🤖 AI Summary
Radiologists face significant challenges in accurately detecting and characterizing subcentimeter abdominal tumors (<2 cm) on CT, including precise localization, size estimation, morphological assessment, density quantification, and spatial relationship analysis. To address this, we introduce the first publicly available million-scale 3D medical imaging–text tumor dataset—comprising 9,262 abdominal CT scans with 2,947 annotated tumors—and propose an anatomy-aware vision-language AI agent. Our method integrates joint tumor-organ segmentation, multi-granularity vision–language alignment, and radiology-knowledge-enhanced generative modeling to support voxel-level anatomical localization (liver/pancreas octant/tertile), pancreatic T-stage classification, and independent multi-lesion characterization. Validated through iterative clinical expert review, the model achieves 92% sensitivity and 78% specificity for subcentimeter tumor detection on unseen institutional data, generating 1.8M text tokens and 2.7M images covering 8,562 tumor instances—including 948 early-stage lesions.
📝 Abstract
With over 85 million CT scans performed annually in the United States, creating tumor-related reports is a challenging and time-consuming task for radiologists.

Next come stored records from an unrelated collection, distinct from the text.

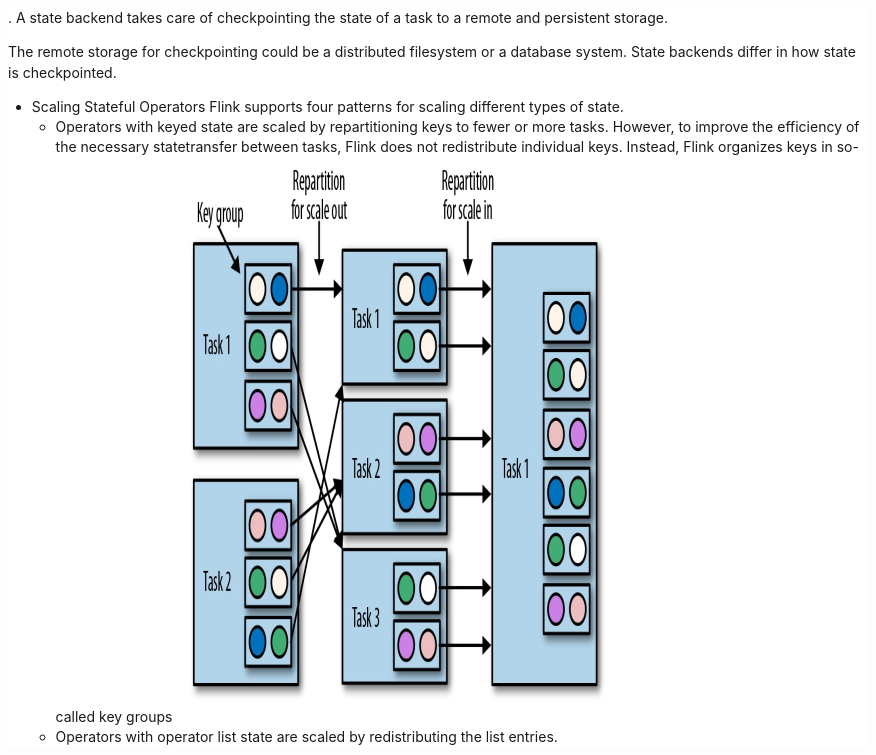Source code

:   . A state backend takes care of
  checkpointing the state of a task to a remote and persistent storage.

  The
  remote storage for checkpointing could be a distributed filesystem or a
  database system. State backends differ in how state is checkpointed.

  - Scaling Stateful Operators
    Flink
    supports four patterns for scaling different types of state.
    - Operators with keyed state are scaled by repartitioning keys to fewer or
    more tasks. However, to improve the efficiency of the necessary statetransfer between tasks,
    Flink does not redistribute individual keys.
    Instead, Flink organizes keys in so-called key groups
    ![img_29.png](img_29.png)
    - Operators with operator list state are scaled by redistributing the list
      entries.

To address this need, we present RadGPT, an Anatomy-Aware Vision-Language AI Agent for generating detailed reports from CT scans. RadGPT first segments tumors, including benign cysts and malignant tumors, and their surrounding anatomical structures, then transforms this information into both structured reports and narrative reports. These reports provide tumor size, shape, location, attenuation, volume, and interactions with surrounding blood vessels and organs. Extensive evaluation on unseen hospitals shows that RadGPT can produce accurate reports, with high sensitivity/specificity for small tumor (<2 cm) detection: 80/73% for liver tumors, 92/78% for kidney tumors, and 77/77% for pancreatic tumors. For large tumors, sensitivity ranges from 89% to 97%. The results significantly surpass the state-of-the-art in abdominal CT report generation. RadGPT generated reports for 17 public datasets. Through radiologist review and refinement, we have ensured the reports' accuracy, and created the first publicly available image-text 3D medical dataset, comprising over 1.8 million text tokens and 2.7 million images from 9,262 CT scans, including 2,947 tumor scans/reports of 8,562 tumor instances. Our reports can: (1) localize tumors in eight liver sub-segments and three pancreatic sub-segments annotated per-voxel; (2) determine pancreatic tumor stage (T1-T4) in 260 reports; and (3) present individual analyses of multiple tumors--rare in human-made reports. Importantly, 948 of the reports are for early-stage tumors.